- _CONSIGNE_:
Remplacez « Detectors » par « Sensors » dans les lignes de tous les items ci-dessous, puis recopiez-les sans aucun autre changement et sans les images.

- _DONNÉES FOURNIES_:
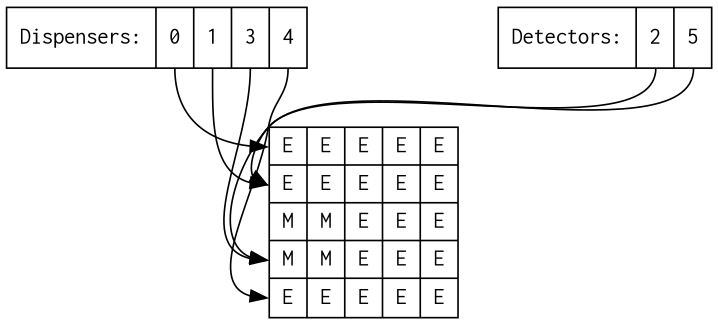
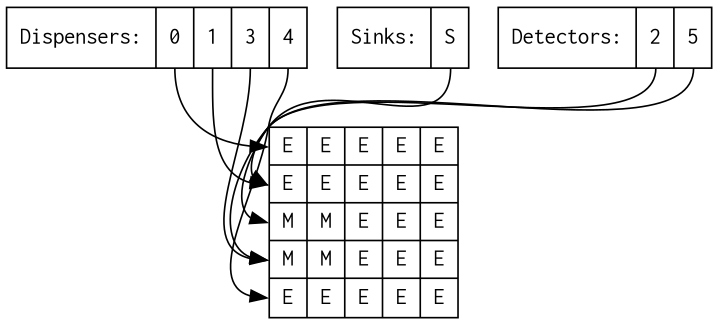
  digraph {
    rankdir=TB
    node [fontname=Inconsolata shape=record]
    edge [headport=f01]
    n1 [label="Dispensers:|<d19>0|<d1>1|<d3>3|<d4>4"]
    n2 [label="{<f00>E|<f01>E|<f02>M|<f03>M|<f04>E}|{<f10>E|<f11>E|<f12>M|<f13>M|<f14>E}|{<f20>E|<f21>E|<f22>E|<f23>E|<f24>E}|{<f30>E|<f31>E|<f32>E|<f33>E|<f34>E}|{<f40>E|<f41>E|<f42>E|<f43>E|<f44>E}"]
+   n3 [label="Sinks:|<s2>S"]
    n4 [label="Detectors:|<D01>2|<D03>5"]
    n1 -> n2 [headport=f00 tailport=d19]
    n1 -> n2 [tailport=d1]
    n1 -> n2 [headport=f03 tailport=d3]
    n1 -> n2 [headport=f04 tailport=d4]
+   n3 -> n2 [headport=f02 tailport=s2]
    n4 -> n2 [tailport=D01]
    n4 -> n2 [headport=f03 tailport=D03]
  }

- _RÉPONSE RÉDIGÉE_:
  digraph {
    rankdir=TB
    node [fontname=Inconsolata shape=record]
    edge [headport=f01]
    n1 [label="Dispensers:|<d19>0|<d1>1|<d3>3|<d4>4"]
    n2 [label="{<f00>E|<f01>E|<f02>M|<f03>M|<f04>E}|{<f10>E|<f11>E|<f12>M|<f13>M|<f14>E}|{<f20>E|<f21>E|<f22>E|<f23>E|<f24>E}|{<f30>E|<f31>E|<f32>E|<f33>E|<f34>E}|{<f40>E|<f41>E|<f42>E|<f43>E|<f44>E}"]
+   n3 [label="Sinks:|<s2>S"]
    n4 [label="Sensors:|<D01>2|<D03>5"]
    n1 -> n2 [headport=f00 tailport=d19]
    n1 -> n2 [tailport=d1]
    n1 -> n2 [headport=f03 tailport=d3]
    n1 -> n2 [headport=f04 tailport=d4]
+   n3 -> n2 [headport=f02 tailport=s2]
    n4 -> n2 [tailport=D01]
    n4 -> n2 [headport=f03 tailport=D03]
  }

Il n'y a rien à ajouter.